Gazprom's market share in Europe at historic high.

Russia's state-controlled natural gas monopoly, Gazprom, reported that 2013 saw it increase market share in Europe and Turkey to 29.9 percent, a historic high. It increased gas exports to Germany by 21 percent, Italy by 68 percent and the U.K. by 53.8 percent. Gazprom benefited from the tentative economic recovery in Europe and the fact that Norwegian competitor Statoil decreased production by 3 percent. Gazprom's prices, which some East European countries consider unfairly high, are still competitive with liquefied gas prices from the Middle East and, potentially, the U.S., and Gazprom is gradually bringing them down to avoid losing market share. The strategy is working quite well so far: Gazprom only hoped for a 30 percent share by 2020. Despite the shale revolution in the U.S., Gazprom's traditional extraction methods are still efficient in Europe because of low production and pipeline transportation costs. Russia's position as the region's major energy supplier, and its resulting political clout, are secure for now.

Head of biggest oil trader calls for Brent changes.
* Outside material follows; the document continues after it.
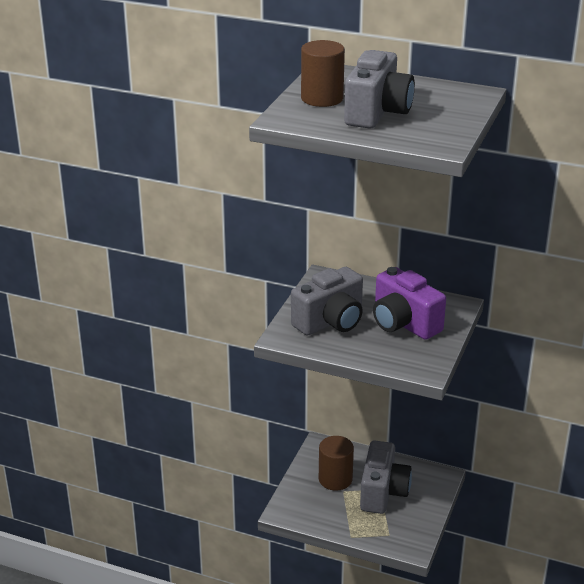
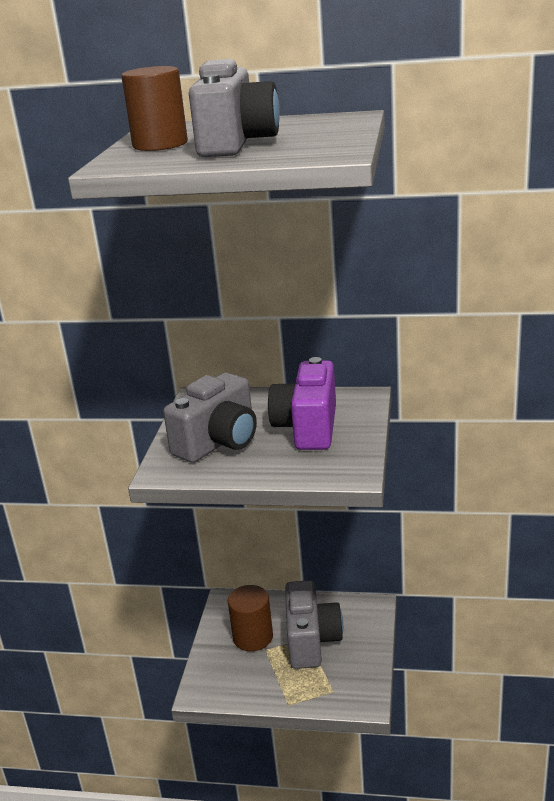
camera: 10 degrees left, 5 degrees down
purple camera [373,267,446,340] -> purple camera turned 60 degrees clockwise [268,357,336,450]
Ian Taylor, chief executive of Vitol, the world's biggest oil trading company, called for reforming Brent, the widely used European oil price benchmark. Brent is a basket of four North Sea blends – Brent, Forties, Oseberg and Ekofisk – and their production has been on the wane in recent years. Less than 1 million barrels a day is now produced, and any disruption could lead to price spikes that would affect markets from oil refining to financial derivatives. It is also getting easier to manipulate the benchmark, something European antitrust authorities believe could already be happening because of the limited number of Brent producers. The answer to the problem, Taylor believes, is to expand the basket to include oil from West and North Africa, Kazakhstan and Russia, possibly even the U.S. It's a long-overdue move that Platts, the price reporting agency, should be in more of a hurry to make, if only to avoid another fixing scandal.

Hollande promises simplified tax regime for foreign investors.

In a meeting with foreign investors in France, President Francois Hollande said he was willing to guarantee stable tax and administrative conditions to large projects at the outset of an investment. He also promised to harmonize France's corporate tax regime with Germany's by 2020, which would mean bringing the standard tax rate from 36.9 percent to 30.2 percent. Apart from that, Hollande promises quick 5-year visas to business travelers and $34,000 grants to foreign startups if they decide to locate in France. None of this addresses what is probably the biggest problem for any investor in France, whether foreign or domestic: the high level of social contributions paid by employers. Besides, the assembled foreign business representatives had their doubts about Hollande's ability to deliver on his promises of investor friendliness and simplicity. Such promises have been made before but the problems remain, pushing France into third place in Europe, behind Germany and the U.K., as a target country for foreign investment.